BÖLÜM - 27

3.6K 229 45
                                    

Multi: Bora

Öncelikle bu kadar beklettiğim için hepinizden özür dilerim. Bende romantizm kıtlığı var da biraz. Yazamadım bir türlü. İkizimden yardım istedim sağolsun o da hiç yardım etmedi. Telafi amaçlı uzun bir bölüm yazdım ve umarım beklentinizi karşılayacak bir bölüm olmuştur. Romantik şeyler yazamadığım için elimden geldiğince komik yazmaya uğraştım. 3K için de teşekkürler ayrıca.

Seviyom sizi. (Gözünden kalpçikler fışkıran emoji)

Ben niye uyuyamıyorum ya? Ağlıycam sanırım. Uykum vağğr.

Telefonumu elime alıp Bora'ya mesaj attım.

Kime: Dünyanın En Yakışıklı İnsanı
Bora uyudun mu? Ben uyuyamadım da.

Anında cevap geldi.

Kimden: Dünyanın En Yakışıklı İnsanı
Tek uyuyamayan ben değilmişim.

Spor ayakkabılarımı giyip arka bahçedeki salıncağa oturup sallanmaya başladım.

Ensemde nefesini hissedince kalbim çarpmaya başladı. Kalp atışlarımın sesini duymaya başladığım sırada yanıma oturdu.

"Biliyorum çok ani oldu ama seni seviyorum ve bunu daha fazla içimde tutamazdım. Seninle her şeyin bir anlamı oluyor. Dondurmalı sarma yemeyi kimse düşünmez. Sen farklısın ve ben de sanırım senin farklı oluşunu sevdim. Ayrıca mavi saç sana çok yakışıyor."

Kafamı omzuna yasladım. "Seni çok az zamandır tanıyorum ama sanki yıllardır tanıyor gibiyim. Her gülümsediğinde kalbim çarpıyor. Kanımdaki alyuvarlar halay çekiyor. İçimdeki hayvanat bahçesi ayaklanıyor."

Gülmeye başladı.

"Ben senin gibi romantik şeyler söyleyemiyorum. Alışman lazım bana."

"Alışmadığımı kim söyledi?"

Bora salıncağı sallayınca romantiklikten ormantikliğe giriş yapıp tüm duygusal anın içine ettim.
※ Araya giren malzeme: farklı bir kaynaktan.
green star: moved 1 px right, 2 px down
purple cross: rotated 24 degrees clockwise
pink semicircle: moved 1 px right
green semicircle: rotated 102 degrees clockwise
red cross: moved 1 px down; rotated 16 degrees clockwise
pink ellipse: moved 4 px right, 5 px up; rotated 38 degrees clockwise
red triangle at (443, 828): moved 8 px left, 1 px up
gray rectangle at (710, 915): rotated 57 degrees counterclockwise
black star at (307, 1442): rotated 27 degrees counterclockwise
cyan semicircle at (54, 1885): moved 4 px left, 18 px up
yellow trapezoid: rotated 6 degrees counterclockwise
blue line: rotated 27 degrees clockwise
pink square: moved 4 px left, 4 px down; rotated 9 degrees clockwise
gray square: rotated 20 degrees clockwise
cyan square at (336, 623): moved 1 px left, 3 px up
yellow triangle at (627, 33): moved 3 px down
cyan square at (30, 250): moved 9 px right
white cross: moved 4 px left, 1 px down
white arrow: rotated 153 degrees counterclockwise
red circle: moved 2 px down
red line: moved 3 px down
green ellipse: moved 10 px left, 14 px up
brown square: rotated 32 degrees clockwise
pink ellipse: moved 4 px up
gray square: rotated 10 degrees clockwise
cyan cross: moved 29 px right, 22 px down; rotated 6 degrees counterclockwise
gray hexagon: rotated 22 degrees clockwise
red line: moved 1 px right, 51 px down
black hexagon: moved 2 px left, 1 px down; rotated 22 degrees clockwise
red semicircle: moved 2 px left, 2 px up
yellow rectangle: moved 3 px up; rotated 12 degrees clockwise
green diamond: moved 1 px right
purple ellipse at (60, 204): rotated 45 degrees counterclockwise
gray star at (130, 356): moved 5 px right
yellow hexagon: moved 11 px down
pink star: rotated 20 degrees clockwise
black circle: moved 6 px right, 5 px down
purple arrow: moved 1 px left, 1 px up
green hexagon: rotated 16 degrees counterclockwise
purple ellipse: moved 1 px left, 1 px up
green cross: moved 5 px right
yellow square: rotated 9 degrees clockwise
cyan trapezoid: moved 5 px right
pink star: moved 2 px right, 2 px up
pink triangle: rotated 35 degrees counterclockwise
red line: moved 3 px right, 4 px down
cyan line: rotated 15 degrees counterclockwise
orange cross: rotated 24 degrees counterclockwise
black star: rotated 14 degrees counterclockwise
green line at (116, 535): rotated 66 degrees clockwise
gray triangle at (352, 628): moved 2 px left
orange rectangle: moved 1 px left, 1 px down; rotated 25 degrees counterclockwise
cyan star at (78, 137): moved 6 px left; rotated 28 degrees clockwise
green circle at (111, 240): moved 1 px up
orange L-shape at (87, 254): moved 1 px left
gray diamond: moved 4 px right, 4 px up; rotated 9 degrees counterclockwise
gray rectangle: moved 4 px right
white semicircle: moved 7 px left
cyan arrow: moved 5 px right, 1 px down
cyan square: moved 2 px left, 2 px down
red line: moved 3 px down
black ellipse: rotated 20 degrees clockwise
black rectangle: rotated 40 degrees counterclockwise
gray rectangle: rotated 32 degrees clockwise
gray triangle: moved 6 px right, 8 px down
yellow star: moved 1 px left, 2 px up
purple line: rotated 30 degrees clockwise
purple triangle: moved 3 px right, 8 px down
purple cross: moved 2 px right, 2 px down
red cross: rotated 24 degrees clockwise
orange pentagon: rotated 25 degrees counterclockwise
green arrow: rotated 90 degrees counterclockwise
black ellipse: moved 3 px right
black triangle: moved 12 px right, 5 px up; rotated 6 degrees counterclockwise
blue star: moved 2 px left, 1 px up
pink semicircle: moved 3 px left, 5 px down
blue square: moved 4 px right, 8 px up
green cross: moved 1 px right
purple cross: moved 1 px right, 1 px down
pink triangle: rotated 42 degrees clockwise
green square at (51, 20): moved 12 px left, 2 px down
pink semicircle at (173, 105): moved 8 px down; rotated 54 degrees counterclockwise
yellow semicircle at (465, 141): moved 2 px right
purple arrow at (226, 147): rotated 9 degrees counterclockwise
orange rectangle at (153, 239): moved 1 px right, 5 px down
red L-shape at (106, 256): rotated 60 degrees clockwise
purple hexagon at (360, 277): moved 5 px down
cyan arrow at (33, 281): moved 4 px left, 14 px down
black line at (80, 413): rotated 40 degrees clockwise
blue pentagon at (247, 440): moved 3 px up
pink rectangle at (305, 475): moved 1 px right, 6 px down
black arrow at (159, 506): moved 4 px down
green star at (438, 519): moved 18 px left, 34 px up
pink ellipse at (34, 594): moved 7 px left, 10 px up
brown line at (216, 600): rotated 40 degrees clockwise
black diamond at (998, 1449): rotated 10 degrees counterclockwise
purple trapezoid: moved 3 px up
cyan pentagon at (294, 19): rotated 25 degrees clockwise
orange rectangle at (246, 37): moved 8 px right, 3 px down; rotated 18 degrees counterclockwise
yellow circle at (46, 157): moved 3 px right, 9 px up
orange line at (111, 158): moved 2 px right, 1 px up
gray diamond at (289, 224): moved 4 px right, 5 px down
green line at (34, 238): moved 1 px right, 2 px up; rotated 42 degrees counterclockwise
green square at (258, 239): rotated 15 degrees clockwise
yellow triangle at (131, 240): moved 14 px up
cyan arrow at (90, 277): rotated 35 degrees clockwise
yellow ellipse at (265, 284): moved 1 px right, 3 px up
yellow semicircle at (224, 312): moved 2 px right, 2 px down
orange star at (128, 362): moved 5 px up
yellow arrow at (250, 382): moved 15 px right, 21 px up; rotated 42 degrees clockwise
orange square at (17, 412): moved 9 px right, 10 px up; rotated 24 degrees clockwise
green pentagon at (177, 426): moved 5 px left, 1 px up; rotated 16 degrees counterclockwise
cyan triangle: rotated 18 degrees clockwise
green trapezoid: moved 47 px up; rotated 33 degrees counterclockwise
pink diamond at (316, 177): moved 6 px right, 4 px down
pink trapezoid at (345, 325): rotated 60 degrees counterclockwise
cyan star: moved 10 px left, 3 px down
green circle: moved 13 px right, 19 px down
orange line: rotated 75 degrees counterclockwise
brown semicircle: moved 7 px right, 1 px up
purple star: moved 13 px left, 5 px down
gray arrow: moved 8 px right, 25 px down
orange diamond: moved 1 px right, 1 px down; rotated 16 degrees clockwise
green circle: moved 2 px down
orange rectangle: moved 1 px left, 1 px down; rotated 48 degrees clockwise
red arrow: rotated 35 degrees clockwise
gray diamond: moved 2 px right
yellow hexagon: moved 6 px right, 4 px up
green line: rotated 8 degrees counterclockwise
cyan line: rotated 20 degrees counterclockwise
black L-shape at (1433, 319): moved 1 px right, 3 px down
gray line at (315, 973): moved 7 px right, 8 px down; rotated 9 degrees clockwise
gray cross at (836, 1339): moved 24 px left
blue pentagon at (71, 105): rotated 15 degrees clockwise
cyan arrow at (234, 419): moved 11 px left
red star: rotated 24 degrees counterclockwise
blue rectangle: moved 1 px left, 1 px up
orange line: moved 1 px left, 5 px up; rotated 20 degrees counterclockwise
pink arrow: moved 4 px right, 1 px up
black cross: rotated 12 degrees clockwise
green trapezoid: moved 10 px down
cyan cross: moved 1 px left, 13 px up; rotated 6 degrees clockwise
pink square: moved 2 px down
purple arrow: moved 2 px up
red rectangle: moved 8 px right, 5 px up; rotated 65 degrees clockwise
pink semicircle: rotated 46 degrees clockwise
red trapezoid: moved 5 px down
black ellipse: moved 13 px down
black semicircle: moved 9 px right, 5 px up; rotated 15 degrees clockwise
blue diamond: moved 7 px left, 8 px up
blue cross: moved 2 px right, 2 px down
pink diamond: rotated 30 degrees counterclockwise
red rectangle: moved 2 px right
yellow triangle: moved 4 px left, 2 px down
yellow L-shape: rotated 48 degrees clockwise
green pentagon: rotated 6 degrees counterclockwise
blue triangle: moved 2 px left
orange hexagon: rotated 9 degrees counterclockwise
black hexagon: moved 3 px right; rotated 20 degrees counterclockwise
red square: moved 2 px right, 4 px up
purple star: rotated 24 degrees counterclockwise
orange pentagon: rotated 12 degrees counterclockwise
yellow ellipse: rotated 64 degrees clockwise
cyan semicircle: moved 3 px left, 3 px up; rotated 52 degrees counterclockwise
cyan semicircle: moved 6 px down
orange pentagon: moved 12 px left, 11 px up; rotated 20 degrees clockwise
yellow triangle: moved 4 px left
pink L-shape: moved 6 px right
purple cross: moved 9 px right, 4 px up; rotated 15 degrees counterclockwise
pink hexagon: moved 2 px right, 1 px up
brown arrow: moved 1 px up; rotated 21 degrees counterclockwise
Bir insan böyle bir durumda nasıl salıncaktan düşer ya?!

***

Telefonumun çalmasıyla uyandım ve kalkAMADIM. Nerdeyim lan ben?

Biraz kıpırdanınca nerede olduğumu anladım. Yatak ve duvar arasına sıkışmıştım.

Nasıl başarıyorum acaba böyle şeyleri?

Çıkamıyoğğğm!

Nisa'ya bağıracağım sırada yatak yana kaydı ve sırtüstü yere düştüm.

Sabah sabah ne güzel uyanıyorum ya. Tüm normal insanlar(!) gibi.

:(

Acı içinde kalkıp telefonumu açtım. Aradığında açmadığımdan mesaj bırakmıştı.

Kimden: NİSAĞĞM
Serkan ile kahvaltı hazırladık. Selin'i uyandırıp gel. Tuna burada.

Kime: NİSAĞĞM
Tamam.

Ne kadar netim yav.

Selin'in yattığı odanın kapısını tıklatıp içeri girdim.

"SELİN!"

Küfrederek uyandı. "Sana da günaydın."

"İnşallah sevdiğin çocuğun yüzüne hapşurursun veleddallin amin."

"Tövbe de lan."

"Ne var niye uyandırıyon?"

"Nisa ile Serkan kahvaltı hazırlamışlar bizi çağırıyorlar."